Arrivés à Luvungi, notre premier interlocuteur est le chef du village. Il n’a pas vu de journaliste depuis l’attaque qui a eu lieu un mois plus tôt… Il nous invite dans une sorte de petite hutte en paille – où les habitants nous rejoignent- et commence à raconter son histoire. Des femmes sont là, de tous âges, aux regards éteints. Aucune n’a été épargnée… Lorsque nous allons à leur rencontre, je passe devant, avec notre interprète. Nous pensons qu’entre femmes, il sera plus facile de parler. Aucun refus. Leurs récits sont saisissants, plein de pudeur. Jamais de larmes. Leurs enfants sont là. A côté de nous, ils écoutent… Le témoignage d’Anna, 80 ans, la doyenne du village, qui mime la scène qu’elle nous décrit est incroyable…

La route du retour est aussi incertaine que l’aller. A l’approche d’un hameau, une trentaine de personnes errent sur la piste en haillons, pieds nus, détroussés par les rebelles qui occupent cette zone depuis la veille. Il nous faut rebrousser chemin avant de repartir le lendemain.

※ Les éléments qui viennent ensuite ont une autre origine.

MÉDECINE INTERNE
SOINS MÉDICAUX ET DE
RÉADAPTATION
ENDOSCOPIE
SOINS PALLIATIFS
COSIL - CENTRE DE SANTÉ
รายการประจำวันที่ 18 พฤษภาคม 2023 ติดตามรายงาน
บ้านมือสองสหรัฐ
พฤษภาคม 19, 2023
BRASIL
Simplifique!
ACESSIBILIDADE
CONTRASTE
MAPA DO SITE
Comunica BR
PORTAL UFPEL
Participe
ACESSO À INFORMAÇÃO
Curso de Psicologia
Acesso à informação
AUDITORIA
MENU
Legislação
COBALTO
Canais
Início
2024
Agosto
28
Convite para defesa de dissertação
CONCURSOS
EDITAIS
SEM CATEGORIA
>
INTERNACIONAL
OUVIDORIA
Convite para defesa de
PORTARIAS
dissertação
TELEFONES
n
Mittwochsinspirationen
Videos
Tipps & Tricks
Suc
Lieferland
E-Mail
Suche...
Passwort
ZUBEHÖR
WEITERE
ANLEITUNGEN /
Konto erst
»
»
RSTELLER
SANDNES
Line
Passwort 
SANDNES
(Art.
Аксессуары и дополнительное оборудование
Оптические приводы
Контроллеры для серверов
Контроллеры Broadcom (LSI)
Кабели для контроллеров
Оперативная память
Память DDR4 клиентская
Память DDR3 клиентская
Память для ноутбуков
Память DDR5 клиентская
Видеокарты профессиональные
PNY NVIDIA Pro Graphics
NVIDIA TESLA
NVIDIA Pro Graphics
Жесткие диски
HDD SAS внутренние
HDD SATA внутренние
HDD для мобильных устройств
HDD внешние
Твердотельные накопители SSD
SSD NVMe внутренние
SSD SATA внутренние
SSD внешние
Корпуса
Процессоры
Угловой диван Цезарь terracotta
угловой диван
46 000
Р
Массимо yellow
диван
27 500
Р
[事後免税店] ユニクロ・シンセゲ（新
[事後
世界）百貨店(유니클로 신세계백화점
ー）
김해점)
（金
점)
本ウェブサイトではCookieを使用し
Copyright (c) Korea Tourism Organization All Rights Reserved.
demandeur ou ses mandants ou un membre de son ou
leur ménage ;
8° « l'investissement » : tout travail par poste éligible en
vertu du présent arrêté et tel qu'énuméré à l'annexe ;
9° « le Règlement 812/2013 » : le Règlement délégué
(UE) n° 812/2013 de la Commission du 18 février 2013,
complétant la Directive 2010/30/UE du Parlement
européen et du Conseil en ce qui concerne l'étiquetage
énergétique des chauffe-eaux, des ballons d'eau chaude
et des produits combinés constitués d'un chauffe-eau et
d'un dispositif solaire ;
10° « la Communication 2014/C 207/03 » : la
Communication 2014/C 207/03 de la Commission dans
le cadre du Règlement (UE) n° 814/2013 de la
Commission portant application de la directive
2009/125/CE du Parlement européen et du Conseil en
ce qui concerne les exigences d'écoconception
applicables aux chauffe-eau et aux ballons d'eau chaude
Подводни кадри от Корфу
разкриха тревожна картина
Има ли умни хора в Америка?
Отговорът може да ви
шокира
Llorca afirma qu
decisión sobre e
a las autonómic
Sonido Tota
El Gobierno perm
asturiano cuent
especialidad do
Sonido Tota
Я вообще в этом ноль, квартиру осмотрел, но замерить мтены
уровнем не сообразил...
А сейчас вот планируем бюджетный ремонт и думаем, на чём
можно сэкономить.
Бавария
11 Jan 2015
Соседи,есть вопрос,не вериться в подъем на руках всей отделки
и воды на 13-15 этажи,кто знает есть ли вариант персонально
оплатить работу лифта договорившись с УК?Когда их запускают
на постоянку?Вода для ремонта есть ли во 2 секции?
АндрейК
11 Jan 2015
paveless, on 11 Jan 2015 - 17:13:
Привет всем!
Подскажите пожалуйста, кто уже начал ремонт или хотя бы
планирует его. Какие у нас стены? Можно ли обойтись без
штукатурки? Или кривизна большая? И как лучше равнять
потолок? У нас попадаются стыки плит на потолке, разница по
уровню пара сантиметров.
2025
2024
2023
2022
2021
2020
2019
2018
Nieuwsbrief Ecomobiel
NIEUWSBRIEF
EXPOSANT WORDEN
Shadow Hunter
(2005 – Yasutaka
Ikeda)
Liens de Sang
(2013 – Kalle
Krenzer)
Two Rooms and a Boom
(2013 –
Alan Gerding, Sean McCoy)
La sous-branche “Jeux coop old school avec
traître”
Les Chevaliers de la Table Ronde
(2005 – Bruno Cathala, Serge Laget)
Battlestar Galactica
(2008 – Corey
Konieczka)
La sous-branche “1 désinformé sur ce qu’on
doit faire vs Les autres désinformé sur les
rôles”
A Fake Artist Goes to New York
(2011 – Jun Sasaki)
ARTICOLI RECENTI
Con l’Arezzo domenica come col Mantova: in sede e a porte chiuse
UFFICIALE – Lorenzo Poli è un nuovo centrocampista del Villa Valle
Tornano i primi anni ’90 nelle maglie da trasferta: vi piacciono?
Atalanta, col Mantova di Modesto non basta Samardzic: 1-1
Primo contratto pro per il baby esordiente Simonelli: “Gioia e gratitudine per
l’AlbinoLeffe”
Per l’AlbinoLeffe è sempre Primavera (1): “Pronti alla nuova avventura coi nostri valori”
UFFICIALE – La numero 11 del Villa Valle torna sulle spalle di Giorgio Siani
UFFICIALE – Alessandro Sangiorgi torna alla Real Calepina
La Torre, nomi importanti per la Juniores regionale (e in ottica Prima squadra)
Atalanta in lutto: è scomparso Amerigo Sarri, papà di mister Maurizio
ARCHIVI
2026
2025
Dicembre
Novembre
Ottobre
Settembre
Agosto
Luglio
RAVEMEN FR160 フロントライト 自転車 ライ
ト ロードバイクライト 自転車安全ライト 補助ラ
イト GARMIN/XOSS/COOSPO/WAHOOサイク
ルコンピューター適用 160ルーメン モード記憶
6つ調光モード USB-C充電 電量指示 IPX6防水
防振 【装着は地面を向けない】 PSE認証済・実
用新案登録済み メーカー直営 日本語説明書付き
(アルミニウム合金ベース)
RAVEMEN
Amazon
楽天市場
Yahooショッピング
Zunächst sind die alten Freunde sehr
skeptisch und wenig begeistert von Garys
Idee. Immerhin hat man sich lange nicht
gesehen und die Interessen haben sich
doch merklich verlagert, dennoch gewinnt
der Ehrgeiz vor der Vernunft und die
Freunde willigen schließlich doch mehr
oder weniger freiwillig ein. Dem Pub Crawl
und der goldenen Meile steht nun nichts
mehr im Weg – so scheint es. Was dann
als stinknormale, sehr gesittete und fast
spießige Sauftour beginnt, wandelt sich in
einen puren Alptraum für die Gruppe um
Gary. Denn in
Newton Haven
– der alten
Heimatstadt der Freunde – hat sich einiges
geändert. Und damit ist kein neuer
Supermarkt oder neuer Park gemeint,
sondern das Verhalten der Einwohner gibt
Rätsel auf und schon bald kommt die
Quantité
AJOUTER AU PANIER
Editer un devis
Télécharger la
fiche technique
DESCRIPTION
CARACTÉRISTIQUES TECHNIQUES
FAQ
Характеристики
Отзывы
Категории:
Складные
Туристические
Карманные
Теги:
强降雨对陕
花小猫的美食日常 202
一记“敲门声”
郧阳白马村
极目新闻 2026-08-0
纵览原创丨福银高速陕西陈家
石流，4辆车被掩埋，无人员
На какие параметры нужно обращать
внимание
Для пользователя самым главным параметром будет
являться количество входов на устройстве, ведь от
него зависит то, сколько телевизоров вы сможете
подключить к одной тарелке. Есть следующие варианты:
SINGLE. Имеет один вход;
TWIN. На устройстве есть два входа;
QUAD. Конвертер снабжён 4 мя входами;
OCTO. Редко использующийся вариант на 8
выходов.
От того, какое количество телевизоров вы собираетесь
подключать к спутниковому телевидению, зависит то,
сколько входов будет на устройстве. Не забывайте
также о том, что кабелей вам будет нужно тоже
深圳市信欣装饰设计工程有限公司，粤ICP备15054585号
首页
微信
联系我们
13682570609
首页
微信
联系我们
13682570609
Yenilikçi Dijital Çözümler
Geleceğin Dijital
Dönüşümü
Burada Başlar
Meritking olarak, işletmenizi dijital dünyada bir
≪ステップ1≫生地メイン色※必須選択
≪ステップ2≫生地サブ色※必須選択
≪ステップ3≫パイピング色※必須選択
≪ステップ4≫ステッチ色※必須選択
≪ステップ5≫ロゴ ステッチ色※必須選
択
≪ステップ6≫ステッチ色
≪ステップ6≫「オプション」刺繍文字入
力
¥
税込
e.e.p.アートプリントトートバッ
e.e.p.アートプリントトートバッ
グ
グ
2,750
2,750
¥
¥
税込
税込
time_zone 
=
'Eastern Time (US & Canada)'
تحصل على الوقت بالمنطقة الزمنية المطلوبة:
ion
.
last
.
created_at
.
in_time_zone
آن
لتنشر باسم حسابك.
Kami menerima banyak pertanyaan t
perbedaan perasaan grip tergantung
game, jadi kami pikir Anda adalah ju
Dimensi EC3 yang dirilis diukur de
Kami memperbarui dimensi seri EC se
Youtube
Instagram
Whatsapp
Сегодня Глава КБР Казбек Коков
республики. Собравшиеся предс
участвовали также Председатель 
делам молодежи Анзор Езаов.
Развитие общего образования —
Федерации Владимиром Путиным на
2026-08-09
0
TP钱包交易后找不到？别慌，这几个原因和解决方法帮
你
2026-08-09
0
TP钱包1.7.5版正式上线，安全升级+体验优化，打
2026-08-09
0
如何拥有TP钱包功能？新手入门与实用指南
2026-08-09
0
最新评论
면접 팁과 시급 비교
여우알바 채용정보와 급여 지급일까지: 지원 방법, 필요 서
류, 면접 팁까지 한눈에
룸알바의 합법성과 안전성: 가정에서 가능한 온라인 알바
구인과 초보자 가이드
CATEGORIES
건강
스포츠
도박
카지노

Je revois Mariam, 25 ans, épluchant ses bananes plantin tout en me racontant le soir de l’attaque, ces quatre soldats qui la frappent et la violent. C’est la première fois que j’effectue un reportage en zone de guerre et dans la voiture où je tape mon article sur mon ordinateur pour être à l’heure au bouclage, j’ai du mal à appréhender cette horreur.